In this way, the EL display element of the present invention shown in FIG. 1 is obtained. In such an EL display element, only a portion adjacent to a pixel sandwiched between opposing electrode pairs and which should not emit light is set as a non-emissive region 10 to increase crystal grain boundaries and disturb crystallinity. Therefore, the mean free path of electrons becomes short in the non-emissive region, and the electrons are no longer sufficiently accelerated, the generation of hot electrons is suppressed, and no light is emitted.

Furthermore, although the EL display elements of the above embodiments are AC type having an insulating layer or dielectric layer between the electrodes and the EL layer, it is also a DC type having no insulating layer between the electrodes and the EL layer. It can also be applied to EL display elements.

Effects of the Invention As described above, according to the EL display element of the present invention, since the non-light emitting region with disordered crystallinity surrounding the light emitting region of the EL layer is formed in the same EL layer, only the light emitting region emits light. , the "bleeding" of the light emission around the light emitting area is suppressed, and a finer image can be obtained.

FIG. 2 is an enlarged partial perspective sectional view of an element substrate during manufacture of an EL display element according to the present invention, FIG. 3 is a partial sectional view of a conventional EL display element, and FIG. 4 is a partial plan view of a conventional EL display element. be.

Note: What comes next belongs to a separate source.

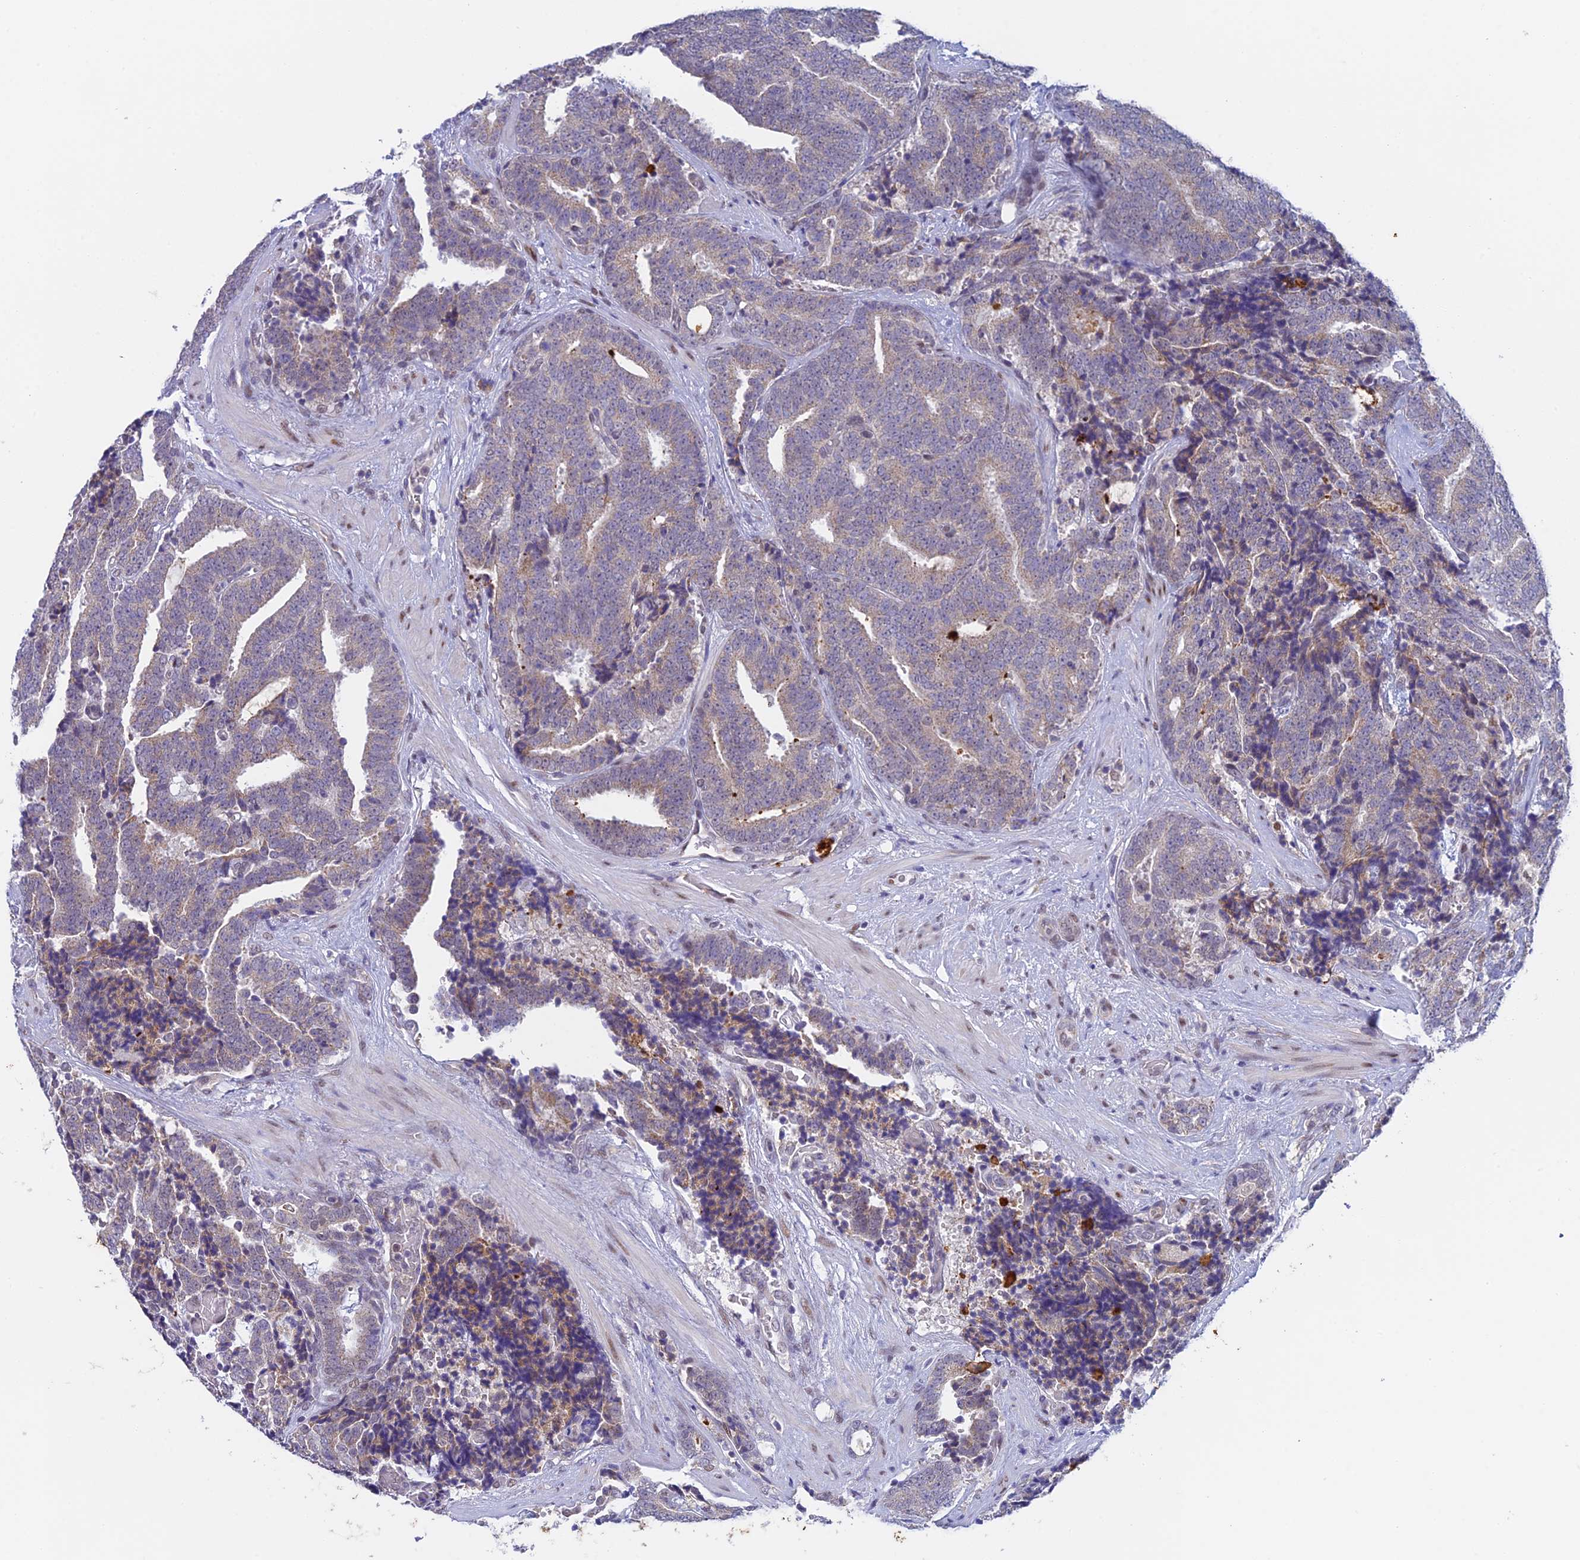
{"staining": {"intensity": "weak", "quantity": "<25%", "location": "cytoplasmic/membranous"}, "tissue": "prostate cancer", "cell_type": "Tumor cells", "image_type": "cancer", "snomed": [{"axis": "morphology", "description": "Adenocarcinoma, High grade"}, {"axis": "topography", "description": "Prostate and seminal vesicle, NOS"}], "caption": "A micrograph of adenocarcinoma (high-grade) (prostate) stained for a protein demonstrates no brown staining in tumor cells. (Brightfield microscopy of DAB (3,3'-diaminobenzidine) immunohistochemistry (IHC) at high magnification).", "gene": "MRPL17", "patient": {"sex": "male", "age": 67}}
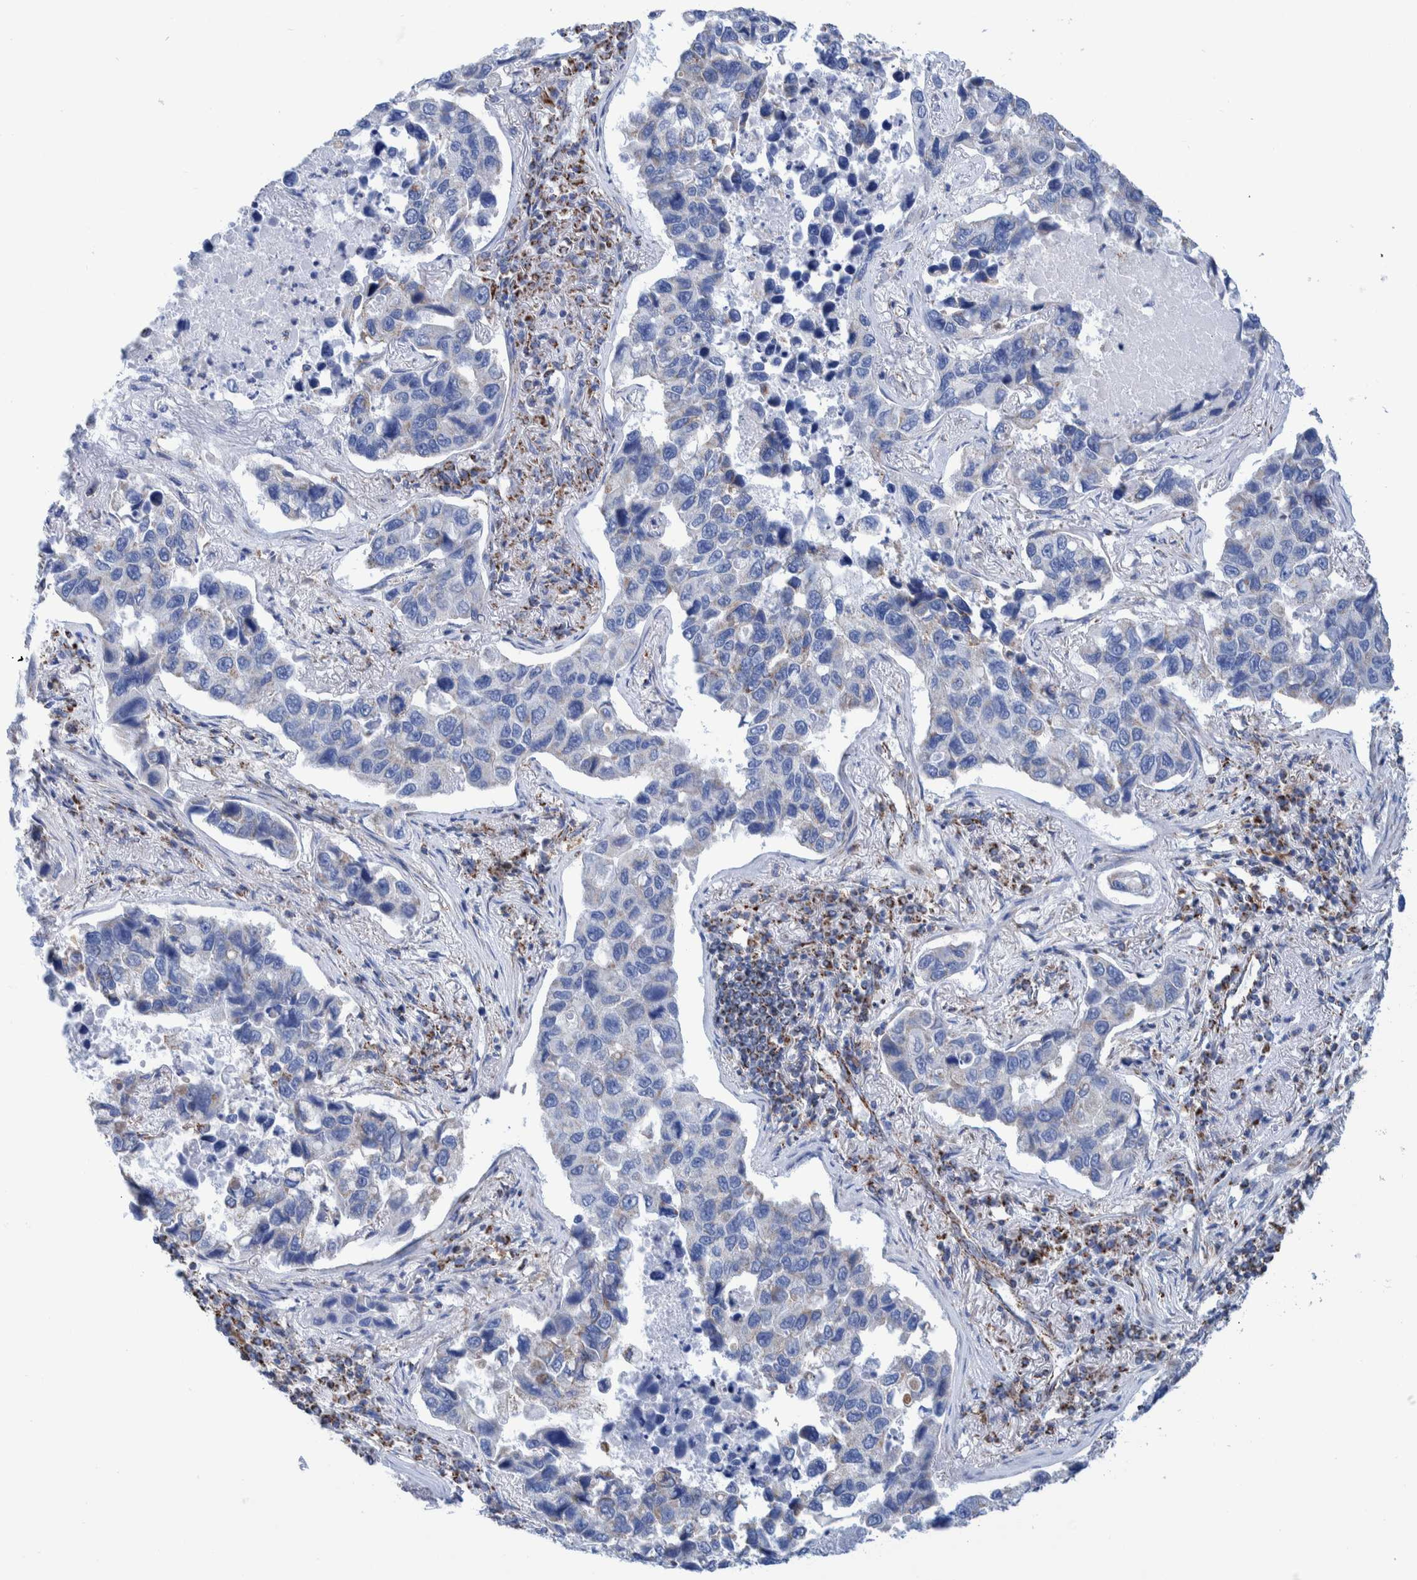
{"staining": {"intensity": "negative", "quantity": "none", "location": "none"}, "tissue": "lung cancer", "cell_type": "Tumor cells", "image_type": "cancer", "snomed": [{"axis": "morphology", "description": "Adenocarcinoma, NOS"}, {"axis": "topography", "description": "Lung"}], "caption": "Lung cancer (adenocarcinoma) was stained to show a protein in brown. There is no significant positivity in tumor cells. (DAB (3,3'-diaminobenzidine) IHC, high magnification).", "gene": "DECR1", "patient": {"sex": "male", "age": 64}}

Explanation of symbols of main parts 1... Board 2...Transparent electrode 3.5...Insulator layer 4...EL layer 6... Electrode 10...Non-luminous area 15... Light emitting area

Claims (4)

[Claims] (1) having at least a pair of electrodes facing each other and an electroluminescent layer disposed between the electrodes;
An electroluminescent display element whose light emitting region is a portion of the electroluminescent layer sandwiched by the electrodes, wherein the electroluminescent layer is made of a crystalline electroluminescent material consisting of a host substance and a luminescent center substance; An electroluminescent display element characterized by having a non-light-emitting region with disordered crystallinity surrounding a light-emitting region. (2) The host material is ZnS, the luminescent center material is a material selected from the group consisting of Sm, Mn, Tb, and Tm, and the non-luminescent region further contains impurities. The electroluminescent display element described above. (3) having at least a pair of electrodes facing each other and an electroluminescent layer disposed between the electrodes;
A method for manufacturing an electroluminescent display element in which a portion of the electroluminescent layer sandwiched by the electrodes is a light emitting region, comprising: a first electrode layer forming step of forming a first electrode layer on the substrate; an electroluminescent layer forming step of forming a crystalline electroluminescent layer consisting of a host substance and a luminescent center substance on a substrate; and the electroluminescent layer that partially covers the electroluminescent layer to form the light emitting region. Expose the area around the
a non-light-emitting region forming step of injecting an impurity into the exposed portion to partially disrupt the crystallinity of the electroluminescent layer to form a non-light-emitting region with disordered crystallinity surrounding the light-emitting region; a second electrode layer forming step of forming a second electrode layer on the electroluminescent layer in accordance with the method of manufacturing an electroluminescent display element. (4) A first insulating layer is formed between the first electrode layer forming step and the electroluminescent layer forming step.
Claim 3, further comprising an insulating layer forming step, and a second insulating layer forming step of forming a second insulating layer between the non-light emitting region forming step and the second electrode layer forming step. A method of manufacturing the electroluminescent display element described above.